Trains leave very frequently from the airport, with a one way single ticket costing around $16 AUD (Roughly $12 of this is for the GatePass fee) and trains headed towards the city depart from Platform 1. You can see the schedules and other relevant info at the Sydney Trains website.
There are a number of shuttle bus services operating between the city centre and the airport. You can typically just buy your ticket when you’re ready to leave for roughly $18-$20 AUD, however, it’s often cheaper to book online. One example of these types of services is Airport Connect where you can book online for $15 AUD.
If you’d prefer, you also have the option of renting a car from many of the options available from rental companies at the airport. Lastly, even though you can get a taxi from the airport, it’s definitely not worth it as it’ll often cost you about $40 AUD to get to the city. If you’re not renting a car, then definitely go with either the local train or shuttle bus option.
Where To Stay
Given it’s location, Circular Quay is a hugely popular area for tourists to stay. It’s the starting point for many of the various ferries and cruises that travel around Sydney, it’s very close to the Sydney Opera House so you will likely be spending some time in this area even if you don’t stay here.
It’s a very vibrant area with many bars and restaurants around, and being by the water is always nice. The one downside, though, is that it can be quite expensive.
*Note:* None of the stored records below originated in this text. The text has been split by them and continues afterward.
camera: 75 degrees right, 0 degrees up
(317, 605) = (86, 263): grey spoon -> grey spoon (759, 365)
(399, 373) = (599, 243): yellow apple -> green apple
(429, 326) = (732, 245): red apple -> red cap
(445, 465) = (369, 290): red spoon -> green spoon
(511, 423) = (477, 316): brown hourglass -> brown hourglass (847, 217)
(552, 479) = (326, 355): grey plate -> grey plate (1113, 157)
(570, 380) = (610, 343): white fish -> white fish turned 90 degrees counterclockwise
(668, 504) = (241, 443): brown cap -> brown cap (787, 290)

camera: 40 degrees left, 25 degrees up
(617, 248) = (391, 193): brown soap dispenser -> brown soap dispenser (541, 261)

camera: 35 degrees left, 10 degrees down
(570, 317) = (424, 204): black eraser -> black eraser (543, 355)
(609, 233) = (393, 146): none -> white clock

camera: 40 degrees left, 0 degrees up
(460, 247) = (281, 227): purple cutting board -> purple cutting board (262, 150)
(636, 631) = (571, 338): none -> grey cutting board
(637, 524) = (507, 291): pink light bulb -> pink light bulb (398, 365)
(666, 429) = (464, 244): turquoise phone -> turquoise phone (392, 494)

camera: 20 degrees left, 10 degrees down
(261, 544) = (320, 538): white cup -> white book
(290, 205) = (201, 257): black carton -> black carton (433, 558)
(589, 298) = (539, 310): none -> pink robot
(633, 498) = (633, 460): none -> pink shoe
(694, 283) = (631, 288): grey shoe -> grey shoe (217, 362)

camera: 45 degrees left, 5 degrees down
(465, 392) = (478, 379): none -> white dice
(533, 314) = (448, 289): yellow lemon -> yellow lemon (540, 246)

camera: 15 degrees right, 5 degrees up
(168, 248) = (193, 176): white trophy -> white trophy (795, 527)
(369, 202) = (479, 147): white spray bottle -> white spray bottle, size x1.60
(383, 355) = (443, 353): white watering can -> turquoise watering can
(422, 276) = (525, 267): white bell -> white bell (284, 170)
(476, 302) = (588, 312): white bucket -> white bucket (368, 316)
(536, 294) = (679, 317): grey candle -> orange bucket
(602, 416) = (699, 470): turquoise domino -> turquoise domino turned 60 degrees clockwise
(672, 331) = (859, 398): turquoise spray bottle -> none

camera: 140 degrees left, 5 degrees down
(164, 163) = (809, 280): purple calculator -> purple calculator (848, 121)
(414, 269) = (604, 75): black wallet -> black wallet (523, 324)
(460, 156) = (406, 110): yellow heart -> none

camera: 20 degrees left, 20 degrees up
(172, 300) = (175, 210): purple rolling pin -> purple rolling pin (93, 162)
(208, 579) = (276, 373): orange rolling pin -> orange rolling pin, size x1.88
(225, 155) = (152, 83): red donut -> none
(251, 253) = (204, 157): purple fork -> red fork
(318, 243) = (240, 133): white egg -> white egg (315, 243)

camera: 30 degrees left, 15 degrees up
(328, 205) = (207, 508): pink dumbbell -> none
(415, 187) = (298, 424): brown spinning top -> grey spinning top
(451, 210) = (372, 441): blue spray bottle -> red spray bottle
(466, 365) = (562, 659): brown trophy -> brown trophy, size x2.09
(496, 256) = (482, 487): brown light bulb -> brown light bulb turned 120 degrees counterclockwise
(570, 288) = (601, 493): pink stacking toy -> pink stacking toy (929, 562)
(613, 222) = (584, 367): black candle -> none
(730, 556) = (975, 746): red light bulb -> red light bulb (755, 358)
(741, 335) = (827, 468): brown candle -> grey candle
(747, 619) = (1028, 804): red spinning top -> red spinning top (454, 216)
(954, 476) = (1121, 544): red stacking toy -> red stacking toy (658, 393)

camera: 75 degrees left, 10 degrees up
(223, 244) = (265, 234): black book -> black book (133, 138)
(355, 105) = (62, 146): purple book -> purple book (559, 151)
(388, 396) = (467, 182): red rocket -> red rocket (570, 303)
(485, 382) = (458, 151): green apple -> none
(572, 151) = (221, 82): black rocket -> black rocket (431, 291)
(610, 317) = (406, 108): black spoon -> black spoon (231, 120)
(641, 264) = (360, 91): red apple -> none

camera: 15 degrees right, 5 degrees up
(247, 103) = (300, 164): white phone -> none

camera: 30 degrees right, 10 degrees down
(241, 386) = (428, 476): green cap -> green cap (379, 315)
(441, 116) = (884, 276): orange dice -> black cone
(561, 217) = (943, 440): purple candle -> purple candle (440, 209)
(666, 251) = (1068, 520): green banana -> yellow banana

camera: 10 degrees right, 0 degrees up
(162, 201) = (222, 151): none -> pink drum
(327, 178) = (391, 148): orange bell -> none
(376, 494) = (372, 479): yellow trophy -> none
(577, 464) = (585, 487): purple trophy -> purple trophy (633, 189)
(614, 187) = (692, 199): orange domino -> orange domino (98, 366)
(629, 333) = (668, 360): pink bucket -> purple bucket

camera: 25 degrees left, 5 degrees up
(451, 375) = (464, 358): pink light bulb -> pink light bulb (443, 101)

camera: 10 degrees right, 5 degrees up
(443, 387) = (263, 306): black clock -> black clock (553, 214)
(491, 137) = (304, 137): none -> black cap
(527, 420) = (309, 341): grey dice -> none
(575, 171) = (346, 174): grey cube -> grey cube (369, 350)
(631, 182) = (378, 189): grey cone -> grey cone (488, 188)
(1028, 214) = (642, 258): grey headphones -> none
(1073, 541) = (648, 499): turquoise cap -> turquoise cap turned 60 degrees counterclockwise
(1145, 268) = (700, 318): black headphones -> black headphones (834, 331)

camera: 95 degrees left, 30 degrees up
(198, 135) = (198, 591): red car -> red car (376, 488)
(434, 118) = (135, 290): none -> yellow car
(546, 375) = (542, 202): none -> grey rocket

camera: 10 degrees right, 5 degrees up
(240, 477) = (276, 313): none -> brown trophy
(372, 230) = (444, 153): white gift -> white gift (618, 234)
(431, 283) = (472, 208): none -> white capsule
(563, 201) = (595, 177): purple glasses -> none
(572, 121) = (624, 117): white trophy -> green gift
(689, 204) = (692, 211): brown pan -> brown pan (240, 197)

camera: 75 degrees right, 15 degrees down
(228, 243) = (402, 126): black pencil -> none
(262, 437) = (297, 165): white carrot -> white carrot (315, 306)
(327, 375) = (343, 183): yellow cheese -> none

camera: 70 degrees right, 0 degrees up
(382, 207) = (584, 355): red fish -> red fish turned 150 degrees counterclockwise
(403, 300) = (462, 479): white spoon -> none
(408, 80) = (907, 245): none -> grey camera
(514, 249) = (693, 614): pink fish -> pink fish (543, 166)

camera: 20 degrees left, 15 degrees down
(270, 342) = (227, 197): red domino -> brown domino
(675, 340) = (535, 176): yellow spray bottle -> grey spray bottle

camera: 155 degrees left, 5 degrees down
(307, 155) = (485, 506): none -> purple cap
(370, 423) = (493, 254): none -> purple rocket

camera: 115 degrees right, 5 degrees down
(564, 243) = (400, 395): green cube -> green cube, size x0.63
Just around the corner from Circular Quay is The Rocks. Like Circular Quay, The Rocks is also a very popular area for tourists, as can be confirmed by seeing how busy a lot of the bars and pubs in the area get most nights.
What To Do
Here are 6 things to do in Sydney:
Visit Bondi Beach
Bondi is the closest beach to the city centre of Sydney, only 7 kilometres (~4.3 miles) away. While we don’t consider it the best beach in New South Wales, it is definitely the most famous and as such, the most popular among visitors to the country.
If you can look past the crowds, Bondi has a very welcoming community and laidback culture, much like most of Australia. While there, consider going along the Bondi to Coogee coastal walk (6 kilometres / ~3.7 miles) which contains some great views and places to stop for something to eat or drink.
Watch a Rugby League Match
I said in our Melbourne post that Melbourne was footy mad. Sydney is, too, just a different type of football. Rugby League (Not to be confused with Rugby Union) is the main sport in the state, with 10 of the 16 teams in the NRL (National Rugby League) based in New South Wales. As you can imagine, it’s an important part of the sporting culture in Sydney.
In addition to the NRL, there is also a State Of Origin series that has been running since 1908. It’s effectively a series of All Star games made up of the best players in the NRL all representing their home states, New South Wales or Queensland, and can be a great way for you to gain an understanding of how important the sporting culture is to Australians.
See the Sydney Opera House
The most prominent building in Sydney, and all of Australia, is the Sydney Opera House which is in the heart of the city centre.
In addition to the great views and restaurants and bars in the area, there is also plenty of things to keep you entertained in the Opera House itself, both during the day and at night.
Explore the Blue Mountains
The Blue Mountains is a very accessible natural beauty in New South Wales, a roughly 90 minute drive from the Sydney city centre. It was listed as a World Heritage area by UNESCO in the year 2000, and is a very popular tourist destination.
You can experience the Blue Mountains via horseback, guided walks, or if you’re more adventurous, even abseiling or by 4WD. There are wilderness tours, wildlife parks, day spas, lots of hiking options, wineries, and much more.
You can also experience the Blue Mountains via a Scenic World tour. Honestly, you could probably spend several weeks here and not run out of things to do.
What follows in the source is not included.